What is Transvaginal Mesh or TVM?


Transvaginal mesh refers to synthetic mesh that is placed through the vagina. The FDA released a safety communication that relates specifically to this type of surgical mesh for the treatment of pelvic organ prolapse. Although mesh is also used to treat stress urinary incontinence and in abdominal sacrocolpopexy procedures, the FDA Safety Communication  on serious complications associated with transvaginal mesh relates only to mesh placed vaginally for the treatment of pelvic organ prolapse.

History of Transvaginal Mesh:

Traditional repair of pelvic organ prolapse involves bringing together the supportive tissue between the bladder and vagina, and the rectum and vagina. This procedure, also known as anterior and posterior colporrhaphy or A/P repair, has variable success rates and often leads to a shortening of the vagina.

In the mid-1960s, an abdominal alternative to the A/P repair was introduced. The procedure, now called the abdominal sacrocolpopexy, involves the elevation of the vagina to the sacrum via an abdominal incision.

Over the years, the mesh used to elevate the vagina has evolved, as has the approach to the procedure. Sacrocolpopexy is now considered the gold standard in prolapse treatment, as it treats the prolapse by restoring the normal anatomy of the vagina. The procedure methods have also evolved as they can now be performed from a minimally invasive approach with the da Vinci robot.

The vaginal alternative to the A/P repair has evolved more dramatically over the past 50 years. The initial procedures involved elevating the vagina directly to the sacrospinous ligament with suture.

Biologic graft material was then incorporated into the repair to increase the success rate. However, outcomes from these repairs remained unpredictable.

Vaginal repair with synthetic mesh was then introduced and is the subject of the current transvaginal mesh controversy. Just like the sacrocolpopexy, the vaginal repair utilizes synthetic mesh that is placed between the bladder and vagina and rectum and vagina. However, instead of attaching to the sacrum, the vaginal mesh is attached to the sacrospinous ligament.

Complications with transvaginal mesh

The complications mentioned in the FDA safety communication include mesh exposure, mesh contraction, pelvic pain, and painful sexual intercourse. Rates of these complications can be minimized by placing the mesh meticulously in the correct anatomic plane. When placed correctly, the vaginal portion of the mesh is lying identically as if the mesh were placed abdominally during sacrocolpopexy.

The FDA communication explains that pelvic pain and painful sexual intercourse are the result of mesh exposure and mesh contraction. However, these symptoms are known to occur even when the mesh is not exposed or contracted. Further, these symptoms can occur during all prolapse procedures that involve the sacrospinous ligament, whether mesh is used or not. These symptoms are less likely to occur abdominally, where the elevation point of the mesh is the sacrum and not the sacrospinous ligament.

What can be done to minimize the symptoms of pelvic pain and painful sexual intercourse?

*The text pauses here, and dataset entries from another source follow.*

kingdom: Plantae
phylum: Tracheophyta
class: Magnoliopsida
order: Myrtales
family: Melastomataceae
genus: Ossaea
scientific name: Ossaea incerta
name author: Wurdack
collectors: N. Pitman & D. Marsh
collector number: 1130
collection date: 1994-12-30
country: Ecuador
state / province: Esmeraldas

One way to minimize these symptoms is to ensure that during surgery, the vagina is elevated to the non-mobile segment of the sacrospinous ligament. This portion of the ligament has less pain fibers than the more muscular part of the ligament.

Another way is to place the mesh vaginally with a post-operative supportive device.


During the vaginal approach, the mesh is placed in the correct anatomic plane and then a small pessary in the shape of a diaphragm is left in the vagina for 1week after surgery. The diaphragm elevates the vagina while the mesh incorporates into the tissue. After 1 week, the pessary is removed and the vagina is elevated.

What are the complications associated with the vaginal mesh placed by Dr. Shashoua, and how are they managed?

Occasionally, following a vaginal repair with mesh, there can be mesh exposure. Most mesh exposures are small and are almost always at the suture line, which is the weakest area following surgery. When a mesh exposure occurs, it is usually managed in the office by excising the exposed mesh. Once the mesh is excised, the vagina can then heal.

It is important to note that the vaginal mesh should not be felt by the patient.

There are many other risks with mesh augmented vaginal or da Vinci repairs but these risks are extremely rare in our patients. These risks include erosion of the mesh into the bowel or vagina, bowel injury, unrecognized bladder or ureteral injury, severe hemorrhage, and fistula tract formation.